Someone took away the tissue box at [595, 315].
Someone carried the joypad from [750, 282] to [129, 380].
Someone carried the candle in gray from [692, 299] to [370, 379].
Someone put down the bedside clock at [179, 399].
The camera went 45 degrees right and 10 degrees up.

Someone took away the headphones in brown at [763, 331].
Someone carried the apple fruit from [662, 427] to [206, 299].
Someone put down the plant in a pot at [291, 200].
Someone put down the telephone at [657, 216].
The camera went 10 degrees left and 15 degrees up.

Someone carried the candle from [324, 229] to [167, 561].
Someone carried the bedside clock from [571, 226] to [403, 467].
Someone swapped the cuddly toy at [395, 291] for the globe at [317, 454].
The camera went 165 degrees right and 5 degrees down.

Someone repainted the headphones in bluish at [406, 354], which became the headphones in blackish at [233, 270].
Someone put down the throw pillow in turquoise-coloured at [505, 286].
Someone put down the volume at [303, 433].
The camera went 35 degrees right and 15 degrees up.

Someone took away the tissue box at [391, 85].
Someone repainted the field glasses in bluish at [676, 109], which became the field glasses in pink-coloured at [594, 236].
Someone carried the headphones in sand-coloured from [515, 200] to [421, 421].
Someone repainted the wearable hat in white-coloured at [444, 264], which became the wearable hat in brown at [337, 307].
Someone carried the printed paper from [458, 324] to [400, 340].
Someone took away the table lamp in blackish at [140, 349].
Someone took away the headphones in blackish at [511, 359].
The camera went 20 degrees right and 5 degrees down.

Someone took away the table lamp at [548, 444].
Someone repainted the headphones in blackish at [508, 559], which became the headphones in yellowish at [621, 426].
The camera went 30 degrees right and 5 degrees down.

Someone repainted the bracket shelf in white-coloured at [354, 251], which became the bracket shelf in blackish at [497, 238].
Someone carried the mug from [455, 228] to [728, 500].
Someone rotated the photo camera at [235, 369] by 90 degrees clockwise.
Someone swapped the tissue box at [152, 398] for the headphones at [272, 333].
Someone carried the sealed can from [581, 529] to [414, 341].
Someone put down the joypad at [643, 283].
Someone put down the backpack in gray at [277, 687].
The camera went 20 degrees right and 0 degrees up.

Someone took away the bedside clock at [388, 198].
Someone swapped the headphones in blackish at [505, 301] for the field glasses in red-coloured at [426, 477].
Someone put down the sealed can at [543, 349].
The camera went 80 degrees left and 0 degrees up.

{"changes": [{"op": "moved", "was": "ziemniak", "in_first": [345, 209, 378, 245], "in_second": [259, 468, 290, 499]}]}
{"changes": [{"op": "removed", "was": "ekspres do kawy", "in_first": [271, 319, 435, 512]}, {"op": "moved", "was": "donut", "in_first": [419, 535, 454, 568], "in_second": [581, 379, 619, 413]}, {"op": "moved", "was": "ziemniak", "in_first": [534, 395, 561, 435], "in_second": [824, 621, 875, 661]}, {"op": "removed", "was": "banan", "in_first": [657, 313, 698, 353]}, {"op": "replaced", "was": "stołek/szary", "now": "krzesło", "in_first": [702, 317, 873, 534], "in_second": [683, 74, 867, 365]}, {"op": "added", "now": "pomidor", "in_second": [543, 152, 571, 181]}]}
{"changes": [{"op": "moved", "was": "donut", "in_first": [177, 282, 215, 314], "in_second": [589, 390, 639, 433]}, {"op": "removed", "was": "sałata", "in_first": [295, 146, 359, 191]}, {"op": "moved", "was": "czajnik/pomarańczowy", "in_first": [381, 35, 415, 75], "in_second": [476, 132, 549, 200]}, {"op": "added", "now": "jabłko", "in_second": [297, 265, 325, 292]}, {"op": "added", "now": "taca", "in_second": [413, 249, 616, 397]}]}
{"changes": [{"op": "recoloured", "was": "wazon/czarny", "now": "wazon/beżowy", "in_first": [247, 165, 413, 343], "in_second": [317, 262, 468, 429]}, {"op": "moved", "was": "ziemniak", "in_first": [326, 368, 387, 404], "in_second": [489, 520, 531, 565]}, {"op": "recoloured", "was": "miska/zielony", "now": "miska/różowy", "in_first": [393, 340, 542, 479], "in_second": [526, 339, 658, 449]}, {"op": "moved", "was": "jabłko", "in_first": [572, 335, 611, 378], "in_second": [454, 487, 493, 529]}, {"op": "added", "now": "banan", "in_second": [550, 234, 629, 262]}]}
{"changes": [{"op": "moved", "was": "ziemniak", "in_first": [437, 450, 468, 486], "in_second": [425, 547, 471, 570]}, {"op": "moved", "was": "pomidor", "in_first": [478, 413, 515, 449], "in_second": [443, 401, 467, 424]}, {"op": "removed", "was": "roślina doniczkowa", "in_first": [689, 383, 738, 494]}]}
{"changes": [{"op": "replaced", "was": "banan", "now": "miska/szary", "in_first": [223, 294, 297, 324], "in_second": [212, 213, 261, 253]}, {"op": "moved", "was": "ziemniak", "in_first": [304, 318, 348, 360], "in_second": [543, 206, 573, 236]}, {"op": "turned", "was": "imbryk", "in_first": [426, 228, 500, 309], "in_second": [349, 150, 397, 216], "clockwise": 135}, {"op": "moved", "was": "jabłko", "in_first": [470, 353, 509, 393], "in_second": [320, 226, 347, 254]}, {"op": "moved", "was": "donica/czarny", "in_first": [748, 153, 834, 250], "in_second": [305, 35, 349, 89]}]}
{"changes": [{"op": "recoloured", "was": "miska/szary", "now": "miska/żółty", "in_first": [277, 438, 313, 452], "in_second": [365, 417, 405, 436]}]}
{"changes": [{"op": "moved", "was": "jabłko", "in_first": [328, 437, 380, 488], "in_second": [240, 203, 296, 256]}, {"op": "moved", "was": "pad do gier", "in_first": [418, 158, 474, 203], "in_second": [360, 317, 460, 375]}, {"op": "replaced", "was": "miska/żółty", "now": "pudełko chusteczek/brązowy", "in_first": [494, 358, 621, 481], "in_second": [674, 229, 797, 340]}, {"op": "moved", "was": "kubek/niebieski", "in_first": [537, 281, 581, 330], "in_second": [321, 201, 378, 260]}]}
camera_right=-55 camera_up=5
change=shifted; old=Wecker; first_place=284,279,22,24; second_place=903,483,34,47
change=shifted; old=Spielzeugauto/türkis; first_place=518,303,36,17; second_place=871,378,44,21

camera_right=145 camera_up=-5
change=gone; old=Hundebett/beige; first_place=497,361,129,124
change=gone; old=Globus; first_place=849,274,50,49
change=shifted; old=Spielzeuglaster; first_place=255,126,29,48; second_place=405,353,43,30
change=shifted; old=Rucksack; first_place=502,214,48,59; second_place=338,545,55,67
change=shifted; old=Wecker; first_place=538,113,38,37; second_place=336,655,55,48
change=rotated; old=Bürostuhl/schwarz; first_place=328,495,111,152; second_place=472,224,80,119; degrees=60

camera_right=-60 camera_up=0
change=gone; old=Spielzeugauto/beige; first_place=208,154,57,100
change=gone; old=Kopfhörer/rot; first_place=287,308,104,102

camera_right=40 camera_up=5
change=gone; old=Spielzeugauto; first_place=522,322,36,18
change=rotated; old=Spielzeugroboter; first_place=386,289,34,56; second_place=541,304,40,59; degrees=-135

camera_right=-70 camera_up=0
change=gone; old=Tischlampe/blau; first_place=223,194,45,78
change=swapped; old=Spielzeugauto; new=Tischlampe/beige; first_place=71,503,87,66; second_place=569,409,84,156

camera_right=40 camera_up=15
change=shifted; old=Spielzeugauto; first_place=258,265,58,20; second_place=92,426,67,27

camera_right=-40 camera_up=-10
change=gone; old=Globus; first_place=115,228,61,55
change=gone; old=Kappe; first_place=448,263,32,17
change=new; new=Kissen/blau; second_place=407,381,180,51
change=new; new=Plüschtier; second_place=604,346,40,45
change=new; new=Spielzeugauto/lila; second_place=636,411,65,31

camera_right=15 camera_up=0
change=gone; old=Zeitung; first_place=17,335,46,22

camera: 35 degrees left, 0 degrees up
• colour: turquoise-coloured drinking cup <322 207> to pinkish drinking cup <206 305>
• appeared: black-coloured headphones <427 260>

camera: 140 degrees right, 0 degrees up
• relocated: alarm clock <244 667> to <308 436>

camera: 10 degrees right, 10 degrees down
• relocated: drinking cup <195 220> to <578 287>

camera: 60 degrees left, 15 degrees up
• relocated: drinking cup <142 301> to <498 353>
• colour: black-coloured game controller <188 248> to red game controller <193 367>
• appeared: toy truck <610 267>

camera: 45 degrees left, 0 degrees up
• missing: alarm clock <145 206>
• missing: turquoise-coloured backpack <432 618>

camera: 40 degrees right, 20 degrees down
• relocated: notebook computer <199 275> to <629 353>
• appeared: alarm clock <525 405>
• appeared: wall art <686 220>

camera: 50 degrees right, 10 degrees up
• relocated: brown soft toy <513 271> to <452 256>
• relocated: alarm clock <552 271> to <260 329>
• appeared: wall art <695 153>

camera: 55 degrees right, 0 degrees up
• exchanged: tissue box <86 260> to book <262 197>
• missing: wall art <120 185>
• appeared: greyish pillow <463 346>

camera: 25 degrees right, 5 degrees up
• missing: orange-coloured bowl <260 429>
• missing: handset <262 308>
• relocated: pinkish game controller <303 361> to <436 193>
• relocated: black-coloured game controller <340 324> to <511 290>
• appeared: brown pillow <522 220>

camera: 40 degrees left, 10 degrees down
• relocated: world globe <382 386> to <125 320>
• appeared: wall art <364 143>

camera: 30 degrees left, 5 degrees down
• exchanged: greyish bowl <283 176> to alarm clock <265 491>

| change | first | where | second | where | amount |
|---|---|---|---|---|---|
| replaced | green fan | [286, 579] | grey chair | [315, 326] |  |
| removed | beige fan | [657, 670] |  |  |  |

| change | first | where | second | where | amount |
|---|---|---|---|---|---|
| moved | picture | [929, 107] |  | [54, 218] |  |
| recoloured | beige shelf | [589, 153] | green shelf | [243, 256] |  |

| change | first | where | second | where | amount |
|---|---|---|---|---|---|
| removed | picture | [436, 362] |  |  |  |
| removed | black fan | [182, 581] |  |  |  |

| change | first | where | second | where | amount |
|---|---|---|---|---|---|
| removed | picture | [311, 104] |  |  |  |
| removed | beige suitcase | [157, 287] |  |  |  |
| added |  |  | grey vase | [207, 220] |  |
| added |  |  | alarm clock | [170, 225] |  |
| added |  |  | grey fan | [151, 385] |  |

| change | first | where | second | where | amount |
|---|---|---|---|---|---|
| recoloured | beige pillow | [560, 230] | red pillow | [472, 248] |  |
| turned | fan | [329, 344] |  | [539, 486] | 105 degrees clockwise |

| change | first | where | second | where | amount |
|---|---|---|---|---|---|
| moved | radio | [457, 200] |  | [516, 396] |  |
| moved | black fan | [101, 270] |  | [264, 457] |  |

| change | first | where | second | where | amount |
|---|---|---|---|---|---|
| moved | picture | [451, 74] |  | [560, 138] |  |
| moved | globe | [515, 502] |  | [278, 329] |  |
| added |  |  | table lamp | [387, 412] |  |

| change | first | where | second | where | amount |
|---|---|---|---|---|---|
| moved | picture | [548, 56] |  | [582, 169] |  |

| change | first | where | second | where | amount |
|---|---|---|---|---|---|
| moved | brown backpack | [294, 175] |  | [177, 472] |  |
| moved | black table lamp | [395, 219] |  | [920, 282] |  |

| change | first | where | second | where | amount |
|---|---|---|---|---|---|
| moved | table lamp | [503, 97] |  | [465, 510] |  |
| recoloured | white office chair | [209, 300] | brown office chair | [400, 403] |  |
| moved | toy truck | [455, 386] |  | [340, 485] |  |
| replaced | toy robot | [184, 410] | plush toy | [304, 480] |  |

+++

### WORK TASK
All lines from the beginning of the listing through the one with "The camera went 165" are to be restated word for word, and only those.

### TASK RESPONSE
Someone took away the tissue box at [595, 315].
Someone carried the joypad from [750, 282] to [129, 380].
Someone carried the candle in gray from [692, 299] to [370, 379].
Someone put down the bedside clock at [179, 399].
The camera went 45 degrees right and 10 degrees up.

Someone took away the headphones in brown at [763, 331].
Someone carried the apple fruit from [662, 427] to [206, 299].
Someone put down the plant in a pot at [291, 200].
Someone put down the telephone at [657, 216].
The camera went 10 degrees left and 15 degrees up.

Someone carried the candle from [324, 229] to [167, 561].
Someone carried the bedside clock from [571, 226] to [403, 467].
Someone swapped the cuddly toy at [395, 291] for the globe at [317, 454].
The camera went 165 degrees right and 5 degrees down.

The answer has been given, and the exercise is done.